В РАНХиГС существует специальная программа управленческой переподготовки для главных врачей поликлиник и директоров средних школ. В «Сколково» разработана программа переподготовки ректоров вузов. Точно так же нужно готовить директоров научно-исследовательских институтов для Академии и высшего эшелона Академии. В этом, на мой взгляд, путь для эффективного решения проблемы. Хотя допускаю, что реализовать его будет не просто. Потому что в любой сфере экономики, науки, образования помимо всего прочего существуют клановость, привычки, традиции, на которые сейчас еще накладывается болезненная проблема смены поколений.

– Как предпринимательская культура будет влиять на классическое вузовское образование? Означает ли развитие бизнес-образования и возрастающая востребованность предпринимательских компетенций, что университеты постепенно откажутся от классического образования?

– Повторюсь, бизнес-образованием в вузах и за их пределами должны заниматься бизнес-школы, корпоративные университеты, тренинг-центры, а не классические вузовские факультеты. Бизнес-образование не должно менять классическое образование. Это было бы абсолютно неправильно. Оно должно существовать в рамках университетов, как отдельное направление образовательной деятельности.

Только чтобы не перемешивать все в кучу, давайте оговоримся, что мы закончили говорить о программах МВА и образовании для взрослых. И теперь говорим о знакомом нам всем не понаслышке студенческом, вузовском, первом высшем образовании.

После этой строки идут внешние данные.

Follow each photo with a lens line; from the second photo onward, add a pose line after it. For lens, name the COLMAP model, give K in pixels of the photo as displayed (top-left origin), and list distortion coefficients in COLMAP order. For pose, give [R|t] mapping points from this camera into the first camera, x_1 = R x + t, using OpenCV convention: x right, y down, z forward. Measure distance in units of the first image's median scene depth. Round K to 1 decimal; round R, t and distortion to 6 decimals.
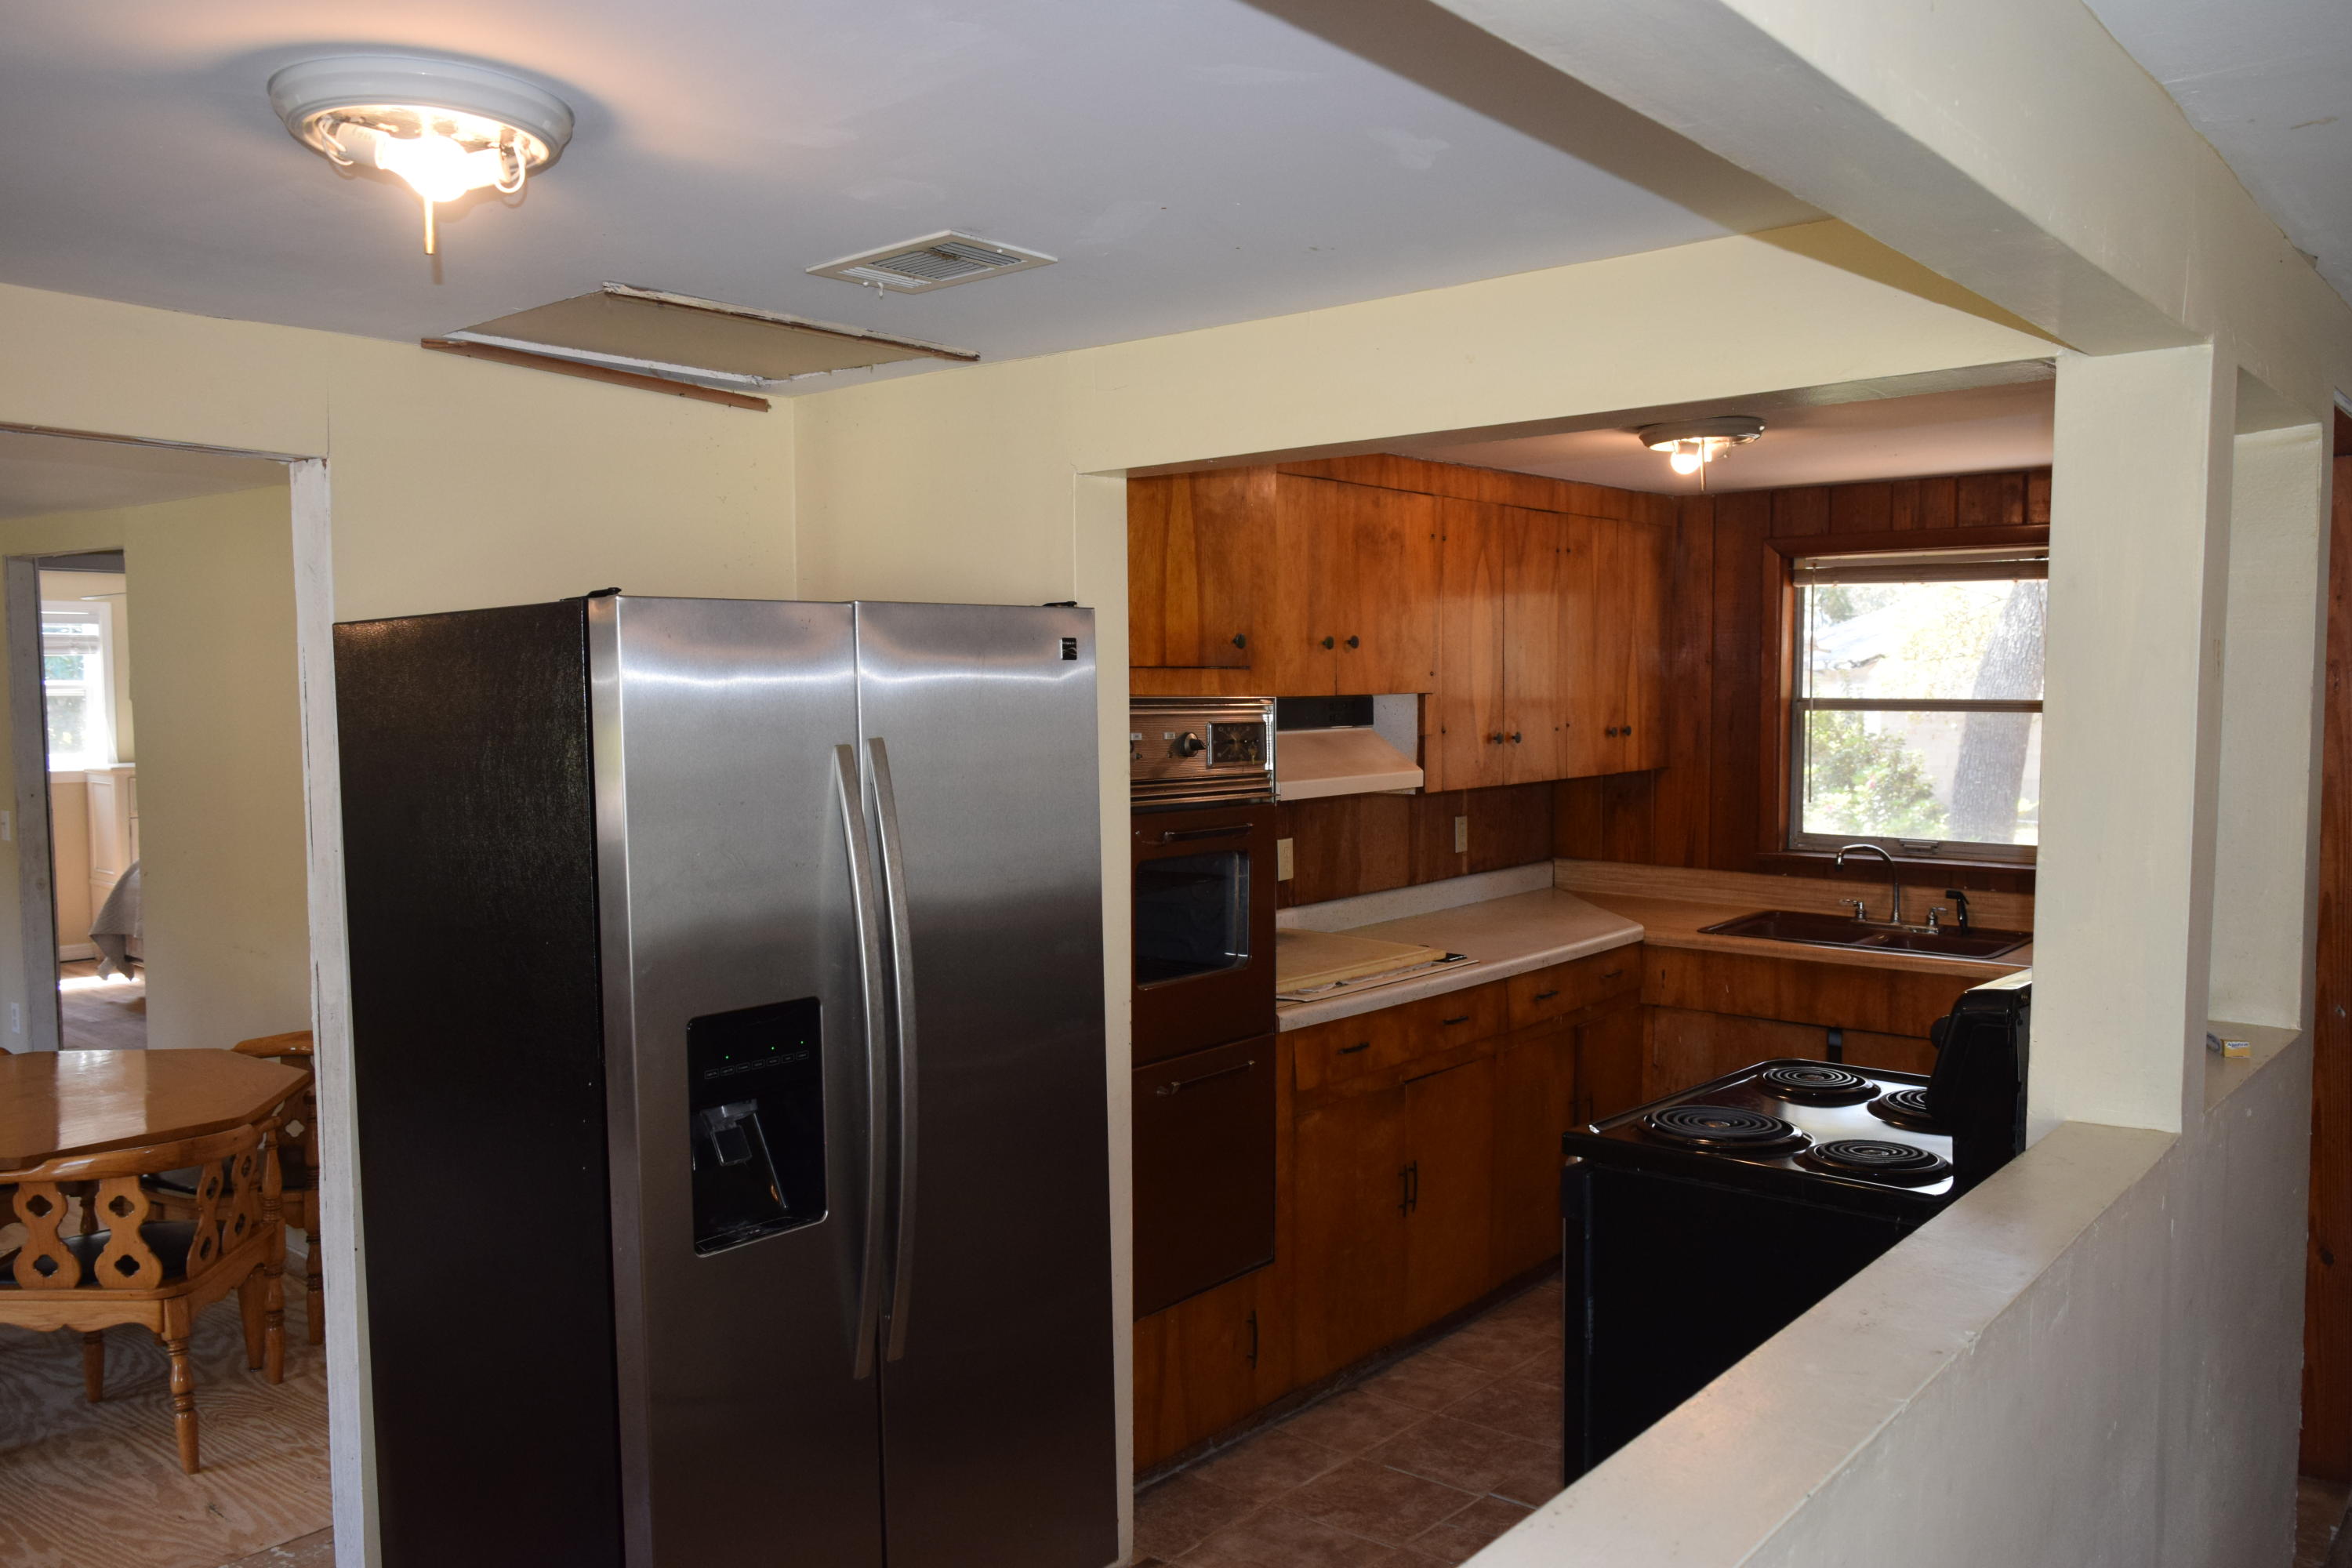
lens RADIAL K [[1849.9, 0, 1176.0], [0, 1849.9, 784.0], [0, 0, 1]] dist [-0.002543, 0.004567]
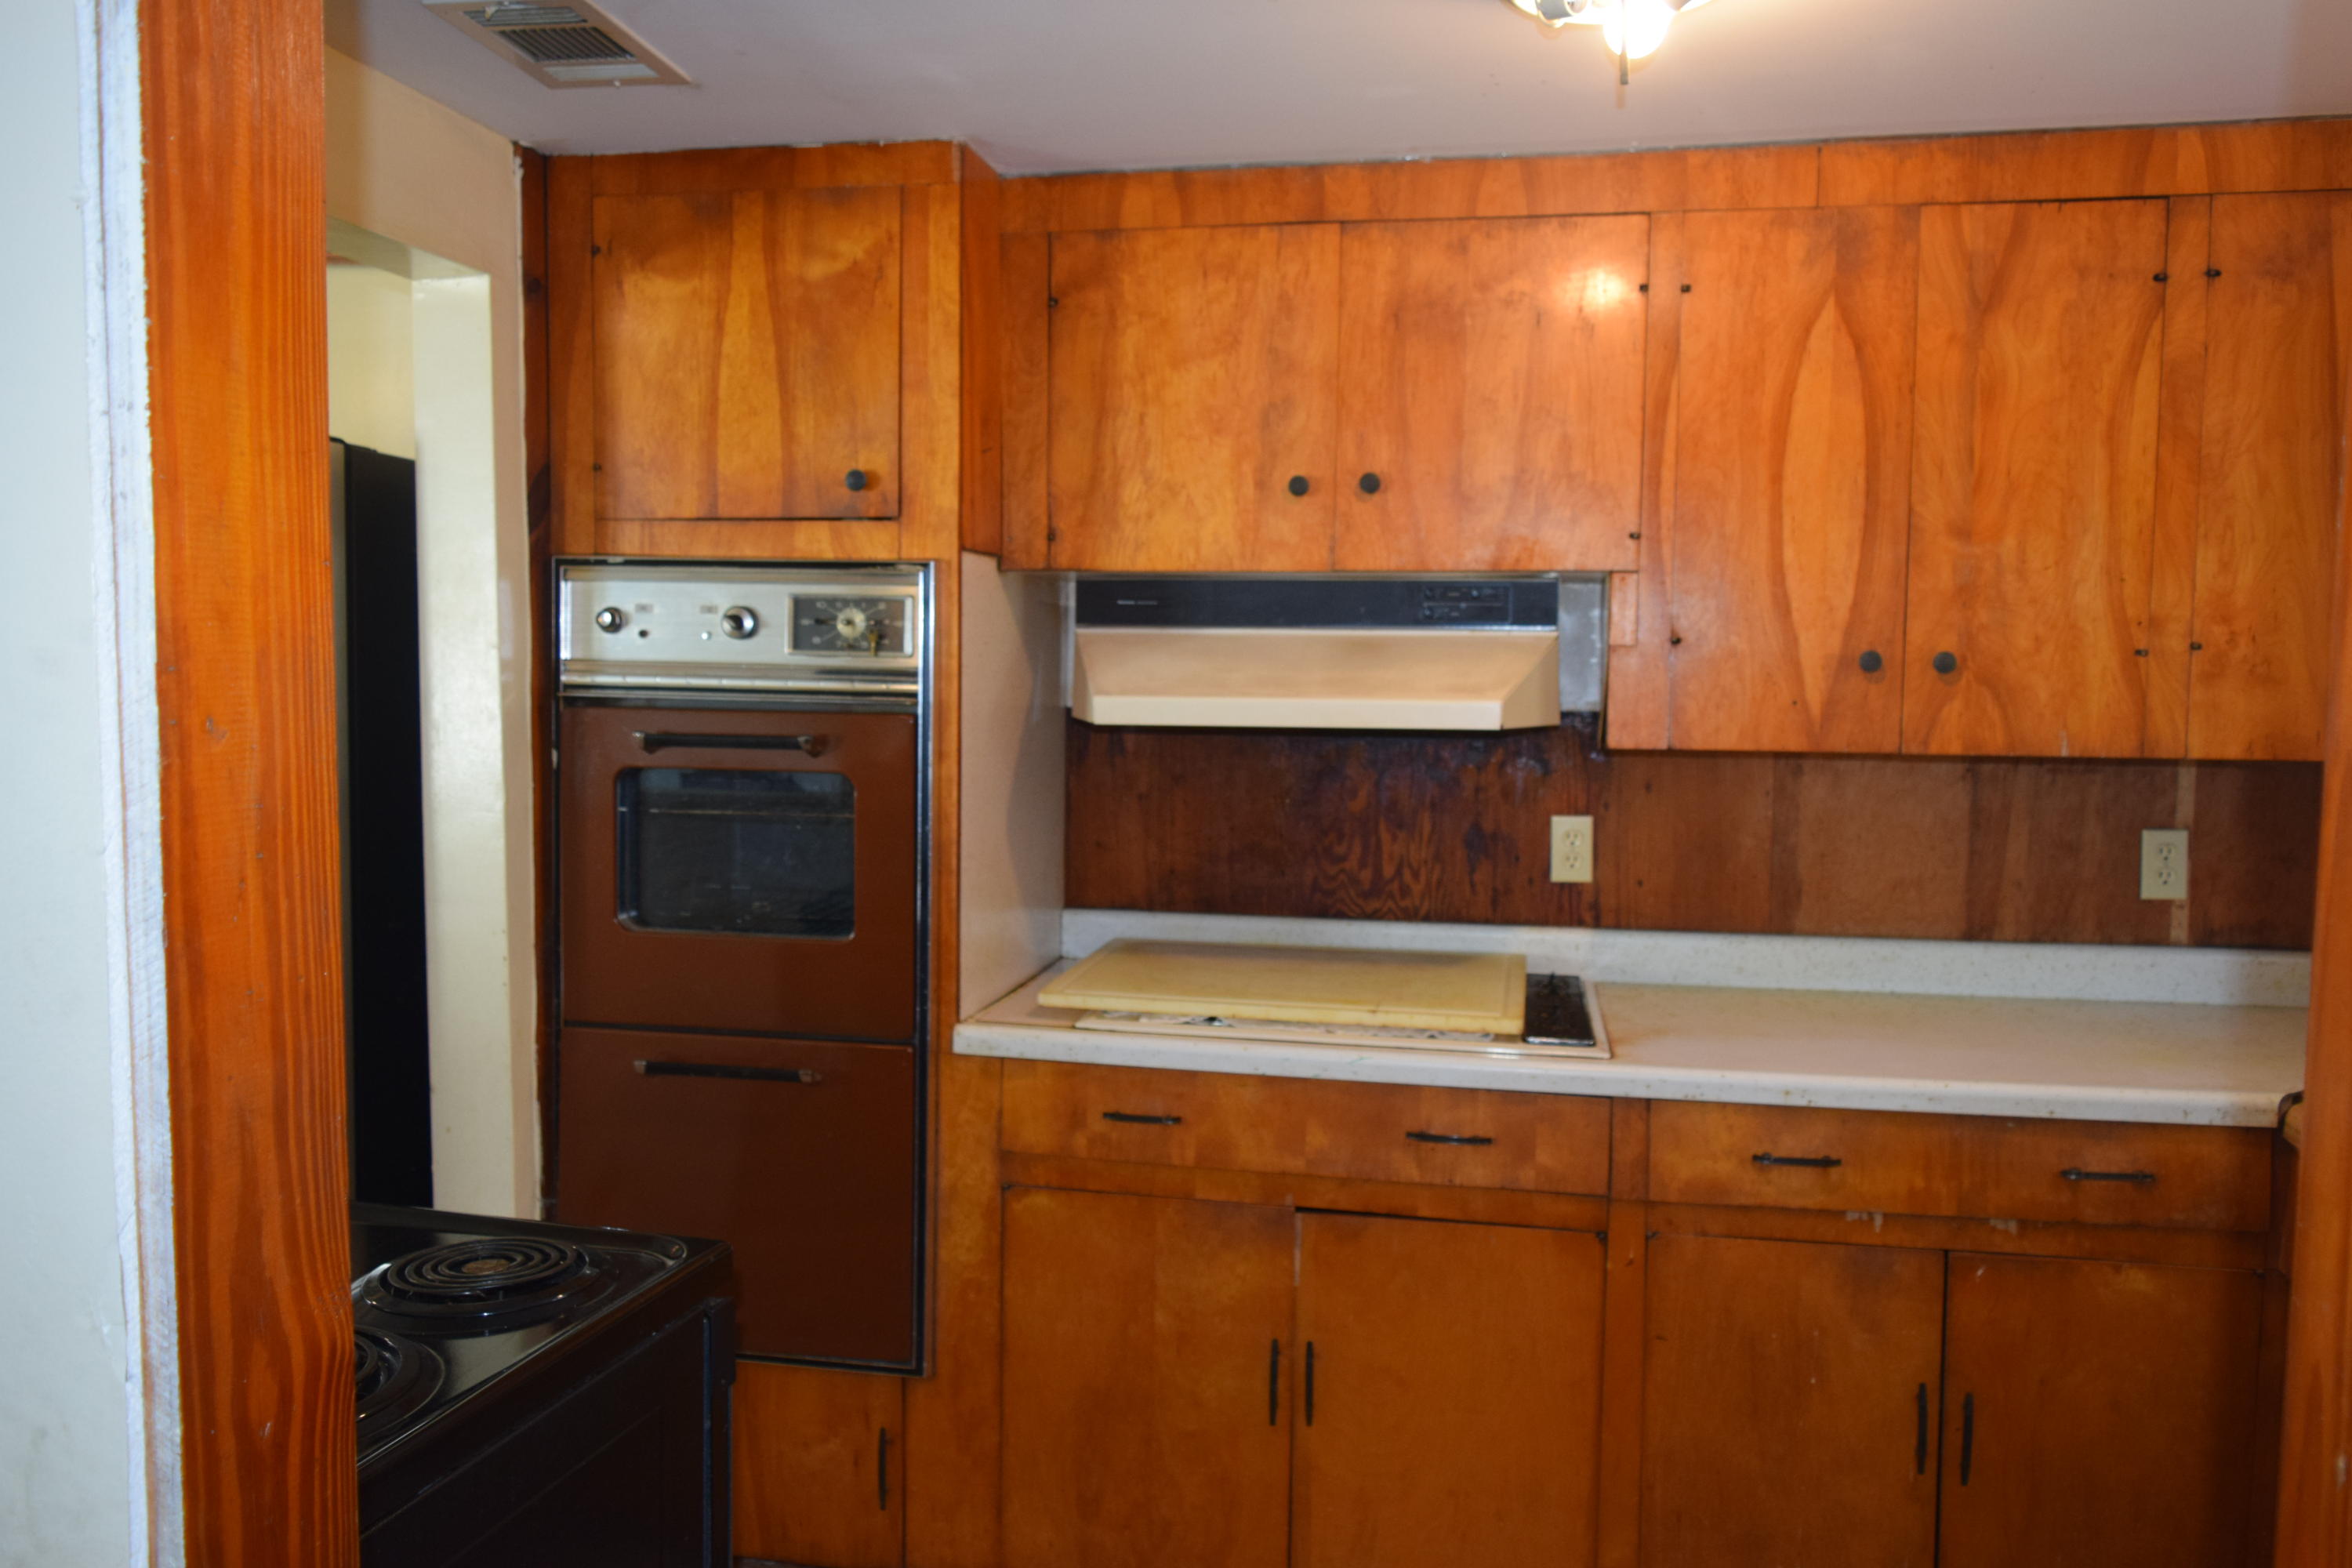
lens RADIAL K [[1849.9, 0, 1176.0], [0, 1849.9, 784.0], [0, 0, 1]] dist [-0.002543, 0.004567]
pose [[0.476398, 0.076804, -0.875869, 0.601710], [-0.064049, 0.996562, 0.052550, -0.005769], [0.876894, 0.031064, 0.479679, 0.646924]]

Итак, может ли бизнес-образование способствовать развитию «предпринимательских компетенций»? Хотя меня до сих пор коробит от этого заимствованного англицизма – «компетенции», отвечу утвердительно: конечно может. Во всем мире лучшие практики в этом направлении – это система «мейджоров» и «майноров» в университетах. Студент учится, скажем, на факультете дизайна. На нем получает основные дисциплины («мейджоры»), но имеет право в рамках 15-25% от учебной программы взять на других факультетах или в других учебных структурах. И, скажем, добирает («майноры») по менеджменту, маркетингу и финансам в бизнес-школе, а по гражданскому праву – на университетском правовом факультете.

Такая практика уже существует сегодня в РАНХиГС в двух крупных структурах: в ИБДА РАНХиГС и в Институте общественных наук РАНХиГС. Мне представляется, что ей принадлежит будущее. Но это не замена классического вузовского образования на прикладное бизнес-образование, а синергетическое взаимодополнение. Бизнес-школы дают возможность студентам технических и чисто гуманитарных факультетов получить специальные, прикладные, управленческие и предпринимательские знания и навыки. А студенты программ высшего образования бизнес-школы по менеджменту, маркетингу, финансам получают возможность послушать лекции по истории дипломатии, русской классической литературе или теории моды. Лондонская бизнес-школа проводит совместные занятия, привлекая в качестве выступающих актеров и режиссеров Шекспировского театра, школа бизнеса в г. Блед (Словения) проводит специальные занятия, где показывает, как совместное прослушивание шедевров мировой музыкальной культуры позволяет бизнесу развить воображение и приобщиться к новому. Так что дополнение бизнес-образования дисциплинами гуманитарного цикла – это общемировой тренд.